Mi sono stropicciato per bene gli occhi anche se lo so che non si deve fare... ho messo gli occhiali, malgrado tutto questo, fuori continuava a piovere. Una giornata di pioggia mi va per traverso, ma questa è... non mi ricordo nemmeno più bene da quanti giorni sta piovendo!
Ogni mattina mi sveglio, già di umore storto, guardo fuori... immancabilmente piove.
E ogni mattina il mio umore diventa sempre più nero.
Quanto nero può diventare un umore già nero?
Beh il mio questa mattina ha trovato una nuova tonalità di nero più nero del nero.
Non avendo un ombrello e non sapendo nemmeno cos'è un ombrello, come ogni mattina, da giorni, da mesi, forse da anni, non ho fatto nulla.
Quando piove così, quando diluvia, non resta altra soluzione che non fare nulla e basta.
Quando spioverà, allora uscirò, e qualcosa da fare, tutte le cose che ho da fare, le farò.
Quando e se, se e quando spioverà.
Per ora continua a piovere, senza mai fermarsi, il tamburellare della pioggia ormai mi è entrato nella testa e neppure lo sento più: è un rumore di fondo e come tale è diventato un silenzio. Ma non è grave, prendo il libro, cerco lo stecchino che fa da segnalibro. Ecco dove ero arrivato, stavo proprio per dire che “non può piovere per tutta la vita”

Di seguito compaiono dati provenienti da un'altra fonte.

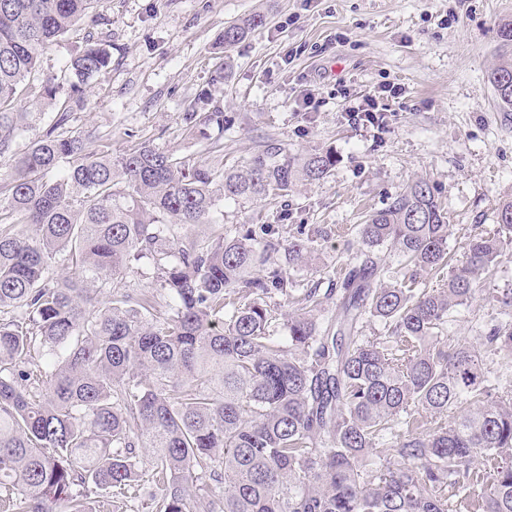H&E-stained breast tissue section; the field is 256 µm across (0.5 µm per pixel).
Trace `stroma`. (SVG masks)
Listing matches in <instances>:
<instances>
[{"label":"stroma","instance_id":"obj_1","mask_svg":"<svg viewBox=\"0 0 512 512\" xmlns=\"http://www.w3.org/2000/svg\"><path fill=\"white\" fill-rule=\"evenodd\" d=\"M265 26L221 47L225 26L254 13ZM79 22L41 53L36 80L59 76L87 43H112L110 66L72 108L73 135H105L113 154L149 141L204 159L210 142L184 133L189 110L231 117L221 146L241 162L276 140L291 151L333 150V176L295 183L286 197L225 202L219 224H305L319 229L299 287L327 289L361 247L358 229L409 182L427 180L450 224L448 249L462 255L474 228L491 230L512 199V116L490 83L505 54L499 30L512 0H96ZM400 88L387 98L388 86ZM391 108L375 127L351 117L368 99ZM26 128L12 158L46 131L58 102L19 103ZM497 288H512V258L478 285L475 312L456 314L449 335L472 339L481 319L499 315Z\"/></svg>","mask_w":512,"mask_h":512}]
</instances>
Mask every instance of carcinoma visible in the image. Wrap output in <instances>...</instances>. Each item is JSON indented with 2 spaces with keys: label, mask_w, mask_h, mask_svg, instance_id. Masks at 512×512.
<instances>
[{
  "label": "carcinoma",
  "mask_w": 512,
  "mask_h": 512,
  "mask_svg": "<svg viewBox=\"0 0 512 512\" xmlns=\"http://www.w3.org/2000/svg\"><path fill=\"white\" fill-rule=\"evenodd\" d=\"M92 2L0 0V156L24 130L15 101L63 89L27 79ZM265 24L251 14L220 43ZM111 59L112 45L87 44L67 65L68 96ZM501 79L512 112L511 63L491 72ZM69 118L65 101L0 177V512H129L147 485V512H512V389L487 368L512 363V288L475 341L444 335L512 250V200L454 264L433 187L409 183L360 225L357 265L323 293L304 289L278 336L274 298L292 291L316 230L188 229L215 223L227 199L328 179L336 154L269 140L242 165L146 142L114 157L99 136L66 134ZM184 123L193 138L231 120L192 111ZM382 246L397 265L380 263ZM146 260L154 287L112 291ZM444 269L446 287L418 288ZM370 322L383 334L363 335Z\"/></svg>",
  "instance_id": "1"
}]
</instances>
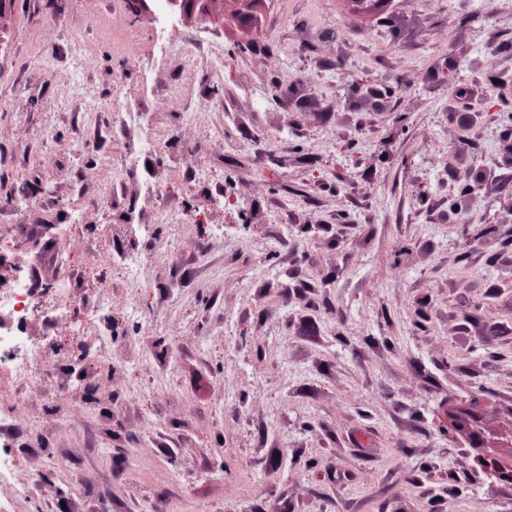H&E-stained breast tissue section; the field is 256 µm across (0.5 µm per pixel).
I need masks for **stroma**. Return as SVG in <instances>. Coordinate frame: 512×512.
Wrapping results in <instances>:
<instances>
[{
    "label": "stroma",
    "instance_id": "obj_1",
    "mask_svg": "<svg viewBox=\"0 0 512 512\" xmlns=\"http://www.w3.org/2000/svg\"><path fill=\"white\" fill-rule=\"evenodd\" d=\"M0 275L42 307L43 379L0 368L40 477L9 512H512V0H267L249 34L11 0Z\"/></svg>",
    "mask_w": 512,
    "mask_h": 512
}]
</instances>
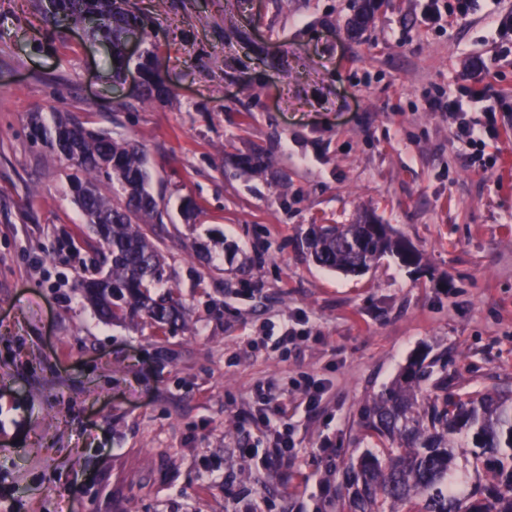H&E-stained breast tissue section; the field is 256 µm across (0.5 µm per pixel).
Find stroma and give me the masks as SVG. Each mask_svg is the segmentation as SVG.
<instances>
[{
    "label": "stroma",
    "mask_w": 512,
    "mask_h": 512,
    "mask_svg": "<svg viewBox=\"0 0 512 512\" xmlns=\"http://www.w3.org/2000/svg\"><path fill=\"white\" fill-rule=\"evenodd\" d=\"M128 7L168 99L113 84L109 48L37 0H0V512H336L337 470L371 445L361 409L410 359L512 390V0H378L356 37L355 0ZM58 103L146 152L187 326L108 322L76 290L96 238L30 135ZM367 215L419 267L308 257L311 225Z\"/></svg>",
    "instance_id": "obj_1"
}]
</instances>
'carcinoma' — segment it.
I'll return each instance as SVG.
<instances>
[{
    "label": "carcinoma",
    "mask_w": 512,
    "mask_h": 512,
    "mask_svg": "<svg viewBox=\"0 0 512 512\" xmlns=\"http://www.w3.org/2000/svg\"><path fill=\"white\" fill-rule=\"evenodd\" d=\"M56 26L85 29L112 48L113 77L130 64L125 45L143 19L120 0H40ZM376 0H358L349 21L358 33L371 21ZM142 100L172 96L157 54L137 59ZM34 141L63 160L74 200L96 236L98 262L77 274V288L109 321L141 317L159 332L185 323V308L164 282V259L150 234L162 223L164 198L150 189L142 149L91 130L71 113L52 107V124L31 115ZM309 247L320 266L362 272L386 254L408 266L419 257L384 225L315 224ZM442 356L411 362L401 381L384 389L362 411L373 446L350 456L336 475V512H512V393L460 392L448 384Z\"/></svg>",
    "instance_id": "carcinoma-1"
}]
</instances>
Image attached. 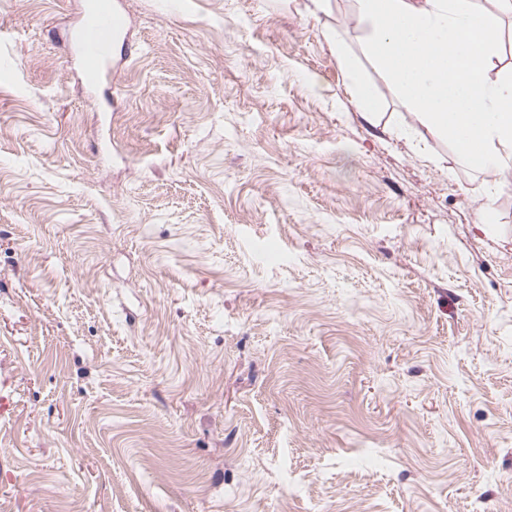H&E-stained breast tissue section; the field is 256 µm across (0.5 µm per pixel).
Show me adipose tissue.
I'll use <instances>...</instances> for the list:
<instances>
[{
    "mask_svg": "<svg viewBox=\"0 0 512 512\" xmlns=\"http://www.w3.org/2000/svg\"><path fill=\"white\" fill-rule=\"evenodd\" d=\"M371 33L366 51L401 106L446 136L479 171L512 172V73L502 66L501 17L479 0H356ZM353 101L369 123L374 91L339 51Z\"/></svg>",
    "mask_w": 512,
    "mask_h": 512,
    "instance_id": "adipose-tissue-1",
    "label": "adipose tissue"
}]
</instances>
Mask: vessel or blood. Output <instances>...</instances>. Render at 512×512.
<instances>
[{
    "label": "vessel or blood",
    "mask_w": 512,
    "mask_h": 512,
    "mask_svg": "<svg viewBox=\"0 0 512 512\" xmlns=\"http://www.w3.org/2000/svg\"><path fill=\"white\" fill-rule=\"evenodd\" d=\"M80 65L90 81H98L112 56V43L126 33L128 22L115 0H93L80 18Z\"/></svg>",
    "instance_id": "b4317fda"
}]
</instances>
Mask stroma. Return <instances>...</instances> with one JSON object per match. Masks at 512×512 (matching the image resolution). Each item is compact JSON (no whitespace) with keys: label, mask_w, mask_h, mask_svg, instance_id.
<instances>
[{"label":"stroma","mask_w":512,"mask_h":512,"mask_svg":"<svg viewBox=\"0 0 512 512\" xmlns=\"http://www.w3.org/2000/svg\"><path fill=\"white\" fill-rule=\"evenodd\" d=\"M88 2L0 0V505L512 512V177L355 0H120L94 84ZM116 1L94 0L80 18L82 38L80 65L90 81L96 82L104 75V68L112 56V43L127 33L128 22ZM338 60L349 77V91L353 101L364 114V118L374 125L379 117L374 91L371 84L364 81L358 72V62L341 47L337 48Z\"/></svg>","instance_id":"35a3bbf8"}]
</instances>
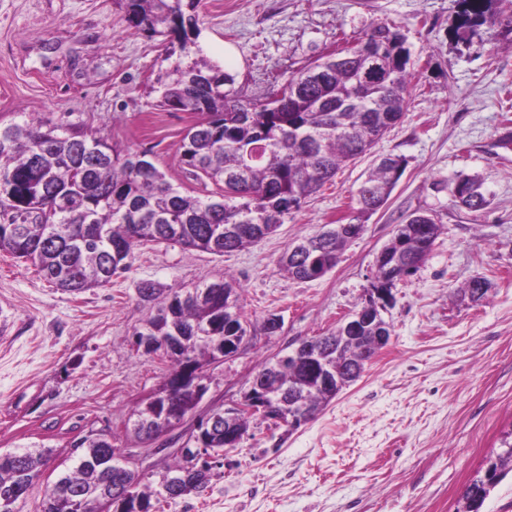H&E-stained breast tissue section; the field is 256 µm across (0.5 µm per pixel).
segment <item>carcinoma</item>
I'll list each match as a JSON object with an SVG mask.
<instances>
[{
	"label": "carcinoma",
	"instance_id": "1",
	"mask_svg": "<svg viewBox=\"0 0 512 512\" xmlns=\"http://www.w3.org/2000/svg\"><path fill=\"white\" fill-rule=\"evenodd\" d=\"M491 2L462 0L458 39L483 24ZM115 4L136 31L178 39L167 46L177 60L158 79L157 106L192 116L178 146L180 162L190 177L219 186L221 193H182L152 151L121 147L80 112L65 121L47 116L0 125V251L31 262L63 292L105 285L131 267L135 250L147 242L222 255L262 241L402 117L411 53L405 35L386 25L373 26L351 48L315 59L266 98L244 102L235 75L204 57L195 42L199 0ZM398 160L383 157L370 170L357 191L360 214L386 204L401 177ZM444 188L461 209L477 212L489 203L474 176L458 174ZM438 235L432 215H408L377 259L372 286L409 273L410 265L419 267ZM351 239L345 225L336 224L328 234L307 237L311 247L287 250L278 265L298 280L309 278L311 264L328 273ZM138 295L158 301L156 314L135 333L138 344L147 353L167 344L166 357L174 364V372L134 413L131 432L144 443L171 430L172 415L195 412L201 395L191 381L203 379L204 365L224 355V337L235 334L241 308L239 293L224 275L164 297L145 283ZM343 330L311 340L329 348L326 359L334 366H346L358 351L372 359L373 333L364 331L352 342ZM256 377L272 393L277 412L288 409V396L296 392L313 420L336 397L334 389L302 386L303 369L288 361H267ZM206 447L219 450L214 465H224L221 406L210 409ZM72 448L75 463L45 494L43 512H96L105 499L110 512H161L170 501L206 487L213 476V465L191 467L179 456L153 483L147 475L121 470L112 457L117 445L104 433H89ZM50 454L49 448L29 447L0 453V503L12 498L9 512H21L25 498L13 493L31 487ZM510 472L512 430L466 485L456 512L473 499L486 500Z\"/></svg>",
	"mask_w": 512,
	"mask_h": 512
}]
</instances>
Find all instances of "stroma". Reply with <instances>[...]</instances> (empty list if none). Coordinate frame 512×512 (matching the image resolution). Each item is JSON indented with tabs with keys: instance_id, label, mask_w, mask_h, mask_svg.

Mi chiamo Aureliano e sono di umore nero, ora ricordo: ormai ho alle spalle quattro anni, undici mesi e due giorni di pioggia!
Oggi forse spioverà, ma già lo so: da qui dentro io non riuscirò mai più ad uscire.
Niente
“Mi scusi, ma non riesco a capire, cosa vuol dire niente, ci sarà un motivo, lei dice che prima stavate parlando, di cosa?”
“Cos'hai, non stai bene?”
“Niente.”
“Non stai bene o non hai niente?”
“Niente, non ho niente, tutto bene, non ti preoccupare...”
“Io non mi preoccupo ma sei sicuro di non avere niente?”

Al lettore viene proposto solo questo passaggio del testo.